┌─ TEXT SHOWN
As mentioned before, Tavi notates that women are often portrayed as very flat, two-dimensional characters — over simplified and easily understood, when in reality women are not like this whatsoever. In the case of Gilmore Girls, on the whole, the characters at play are somewhat of an anomaly because of how multidimensional they are, even considering the time period of its release.
As a public television show of the early 2000s, such attentiveness to the representation of women was a rarity. Lorelai and Rory, the two main characters, are intelligent, humorous, motivated young women, independent in many ways — but are also very real in the the way that they do show weaknesses (often when it comes to relationships in their various forms), but are not overly inhibited by their trials. One topic that Gilmore Girls touches on in particular that stands apart from the majority of representations of women in the media is the role that food played within the show. Food was often a tool for guiding conversations and building character relationships. I would estimate that nearly 65 percent of the conversations held throughout the show take place during the consumption of some form of food. There was an emphasis on the lack of knowledge Rory and Lorelai had of making food, counter playing their overall intelligent personas, which lead to the mother daughter duo eating fast food, take out, and frozen dinners for the duration of the series. For a show focused around two women, this pushes preconceived notions of the ways in which a woman should and does eat by emphasizing eating incredibly unhealthy food in abundant quantities and high frequencies.
└─
┌─ RECORD SET
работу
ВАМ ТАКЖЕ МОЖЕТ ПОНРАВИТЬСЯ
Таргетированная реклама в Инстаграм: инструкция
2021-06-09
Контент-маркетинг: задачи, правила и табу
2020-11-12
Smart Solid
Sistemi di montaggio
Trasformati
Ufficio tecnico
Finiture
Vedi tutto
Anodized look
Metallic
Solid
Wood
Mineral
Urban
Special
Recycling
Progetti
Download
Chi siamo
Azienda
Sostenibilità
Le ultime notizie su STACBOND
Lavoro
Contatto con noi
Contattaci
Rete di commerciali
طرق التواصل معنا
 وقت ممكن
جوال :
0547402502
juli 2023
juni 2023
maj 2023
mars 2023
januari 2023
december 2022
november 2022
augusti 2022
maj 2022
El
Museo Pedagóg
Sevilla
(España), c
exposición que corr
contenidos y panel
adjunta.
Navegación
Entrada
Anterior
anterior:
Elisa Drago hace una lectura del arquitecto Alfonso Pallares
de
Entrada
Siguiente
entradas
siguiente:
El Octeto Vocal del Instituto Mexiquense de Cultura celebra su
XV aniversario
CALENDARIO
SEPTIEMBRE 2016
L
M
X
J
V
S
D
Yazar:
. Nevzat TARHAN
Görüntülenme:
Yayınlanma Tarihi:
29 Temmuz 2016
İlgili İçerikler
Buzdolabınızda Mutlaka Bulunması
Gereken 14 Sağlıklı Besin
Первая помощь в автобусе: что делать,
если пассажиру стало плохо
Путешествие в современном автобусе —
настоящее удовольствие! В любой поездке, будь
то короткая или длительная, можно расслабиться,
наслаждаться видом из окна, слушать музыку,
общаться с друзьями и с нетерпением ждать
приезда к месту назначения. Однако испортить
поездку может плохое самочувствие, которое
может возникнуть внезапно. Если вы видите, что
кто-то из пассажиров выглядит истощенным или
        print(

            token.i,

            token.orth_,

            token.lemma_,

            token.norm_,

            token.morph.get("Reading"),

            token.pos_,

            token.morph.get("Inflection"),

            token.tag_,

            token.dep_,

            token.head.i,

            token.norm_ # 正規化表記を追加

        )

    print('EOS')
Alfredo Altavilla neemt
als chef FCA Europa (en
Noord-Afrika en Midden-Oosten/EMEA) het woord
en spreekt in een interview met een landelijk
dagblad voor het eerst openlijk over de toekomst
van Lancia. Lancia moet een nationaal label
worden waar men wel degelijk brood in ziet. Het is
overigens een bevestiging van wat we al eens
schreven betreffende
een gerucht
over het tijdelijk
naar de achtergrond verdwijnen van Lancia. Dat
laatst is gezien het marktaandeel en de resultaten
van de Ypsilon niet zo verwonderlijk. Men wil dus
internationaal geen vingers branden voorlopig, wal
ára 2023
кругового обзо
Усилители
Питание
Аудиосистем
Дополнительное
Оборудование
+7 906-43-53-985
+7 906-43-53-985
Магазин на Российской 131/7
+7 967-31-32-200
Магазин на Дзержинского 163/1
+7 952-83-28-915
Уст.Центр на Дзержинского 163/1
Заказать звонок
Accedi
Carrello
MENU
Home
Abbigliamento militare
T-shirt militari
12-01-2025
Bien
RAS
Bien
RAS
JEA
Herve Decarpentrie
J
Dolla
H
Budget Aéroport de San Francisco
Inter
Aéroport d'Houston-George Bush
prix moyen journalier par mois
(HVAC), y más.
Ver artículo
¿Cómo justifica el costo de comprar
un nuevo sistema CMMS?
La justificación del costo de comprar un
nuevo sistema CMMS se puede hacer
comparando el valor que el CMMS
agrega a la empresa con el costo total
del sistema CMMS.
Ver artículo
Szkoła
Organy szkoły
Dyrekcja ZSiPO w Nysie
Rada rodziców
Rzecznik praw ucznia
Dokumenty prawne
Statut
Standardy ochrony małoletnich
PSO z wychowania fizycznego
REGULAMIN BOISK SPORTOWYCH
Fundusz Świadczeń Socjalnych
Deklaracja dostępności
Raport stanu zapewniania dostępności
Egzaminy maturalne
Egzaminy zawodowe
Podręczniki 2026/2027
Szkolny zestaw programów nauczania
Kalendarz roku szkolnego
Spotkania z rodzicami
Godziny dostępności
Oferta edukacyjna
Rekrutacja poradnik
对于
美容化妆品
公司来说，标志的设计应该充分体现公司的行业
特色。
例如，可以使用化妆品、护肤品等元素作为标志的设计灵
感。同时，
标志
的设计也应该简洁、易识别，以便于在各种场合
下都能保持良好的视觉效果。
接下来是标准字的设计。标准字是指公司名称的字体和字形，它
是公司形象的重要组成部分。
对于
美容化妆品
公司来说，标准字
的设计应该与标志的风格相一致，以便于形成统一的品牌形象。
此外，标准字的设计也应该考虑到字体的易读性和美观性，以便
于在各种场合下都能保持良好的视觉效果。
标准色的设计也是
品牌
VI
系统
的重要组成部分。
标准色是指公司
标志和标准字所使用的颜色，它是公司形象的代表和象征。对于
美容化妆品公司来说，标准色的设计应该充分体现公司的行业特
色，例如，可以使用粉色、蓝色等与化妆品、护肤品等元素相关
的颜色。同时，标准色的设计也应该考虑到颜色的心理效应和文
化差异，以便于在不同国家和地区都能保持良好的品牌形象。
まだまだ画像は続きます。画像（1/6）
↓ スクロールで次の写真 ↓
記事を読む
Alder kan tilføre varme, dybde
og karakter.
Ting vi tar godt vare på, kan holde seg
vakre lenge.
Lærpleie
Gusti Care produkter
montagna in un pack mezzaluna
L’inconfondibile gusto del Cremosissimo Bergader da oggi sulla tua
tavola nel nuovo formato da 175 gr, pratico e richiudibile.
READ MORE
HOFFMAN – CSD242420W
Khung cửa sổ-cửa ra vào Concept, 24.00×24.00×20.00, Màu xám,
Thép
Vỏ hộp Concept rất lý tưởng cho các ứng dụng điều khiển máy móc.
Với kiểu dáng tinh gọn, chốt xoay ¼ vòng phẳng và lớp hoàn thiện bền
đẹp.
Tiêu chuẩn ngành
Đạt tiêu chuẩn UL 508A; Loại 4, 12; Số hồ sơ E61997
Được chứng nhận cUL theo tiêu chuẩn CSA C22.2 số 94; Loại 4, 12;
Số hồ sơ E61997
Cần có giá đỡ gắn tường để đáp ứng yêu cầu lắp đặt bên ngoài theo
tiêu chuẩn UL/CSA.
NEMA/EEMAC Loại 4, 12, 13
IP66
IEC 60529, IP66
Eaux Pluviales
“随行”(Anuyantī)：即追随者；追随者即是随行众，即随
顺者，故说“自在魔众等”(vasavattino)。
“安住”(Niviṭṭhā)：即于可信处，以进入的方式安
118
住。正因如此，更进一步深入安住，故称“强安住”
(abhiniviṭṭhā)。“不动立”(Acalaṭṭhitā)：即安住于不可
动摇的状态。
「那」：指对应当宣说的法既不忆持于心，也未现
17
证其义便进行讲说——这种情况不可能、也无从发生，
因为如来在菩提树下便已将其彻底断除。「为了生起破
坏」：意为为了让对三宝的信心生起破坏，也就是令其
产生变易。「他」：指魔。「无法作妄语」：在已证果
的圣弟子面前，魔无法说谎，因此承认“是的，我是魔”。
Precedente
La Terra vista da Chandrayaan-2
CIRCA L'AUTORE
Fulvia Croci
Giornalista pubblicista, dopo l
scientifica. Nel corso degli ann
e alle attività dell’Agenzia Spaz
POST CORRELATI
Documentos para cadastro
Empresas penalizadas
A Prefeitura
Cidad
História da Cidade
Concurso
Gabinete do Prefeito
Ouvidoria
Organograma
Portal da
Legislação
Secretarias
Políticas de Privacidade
└─
§ **CHECK YOUR UNDERSTANDING**
**1.** From the Gilmore Girls passage, extract the words starting at "As mentioned before, Tavi" and ending at "of its release.".
**2.** Answer these questions from the Gilmore Girls passage:
(a) According to Tavi, how are women often portrayed?
(b) What share of the show's conversations does the writer estimate take place while food is being eaten?
(c) What three kinds of food do Rory and Lorelai eat throughout the series?
The rows aren't needed for anything here.

§ **RESPONSES**
**1.**
As mentioned before, Tavi notates that women are often portrayed as very flat, two-dimensional characters — over simplified and easily understood, when in reality women are not like this whatsoever. In the case of Gilmore Girls, on the whole, the characters at play are somewhat of an anomaly because of how multidimensional they are, even considering the time period of its release.

**2.**
(a) As very flat, two-dimensional characters, oversimplified and easily understood.
(b) Nearly 65 percent.
(c) Fast food, take out, and frozen dinners.